**Supplied material:**

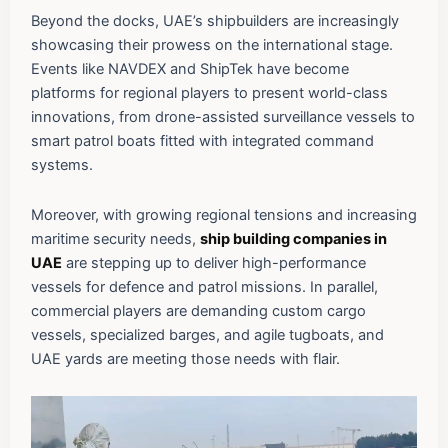
Beyond the docks, UAE’s shipbuilders are increasingly
showcasing their prowess on the international stage.
Events like NAVDEX and ShipTek have become
platforms for regional players to present world-class
innovations, from drone-assisted surveillance vessels to
smart patrol boats fitted with integrated command
systems.
Moreover, with growing regional tensions and increasing
maritime security needs,
ship building companies in
UAE
are stepping up to deliver high-performance
vessels for defence and patrol missions. In parallel,
commercial players are demanding custom cargo
vessels, specialized barges, and agile tugboats, and
UAE yards are meeting those needs with flair.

**Task brief:** Count the lines in the data above that contain the string "players", treating uppercase and lowercase letters as different. Reply with the number only.

**Task response:** 2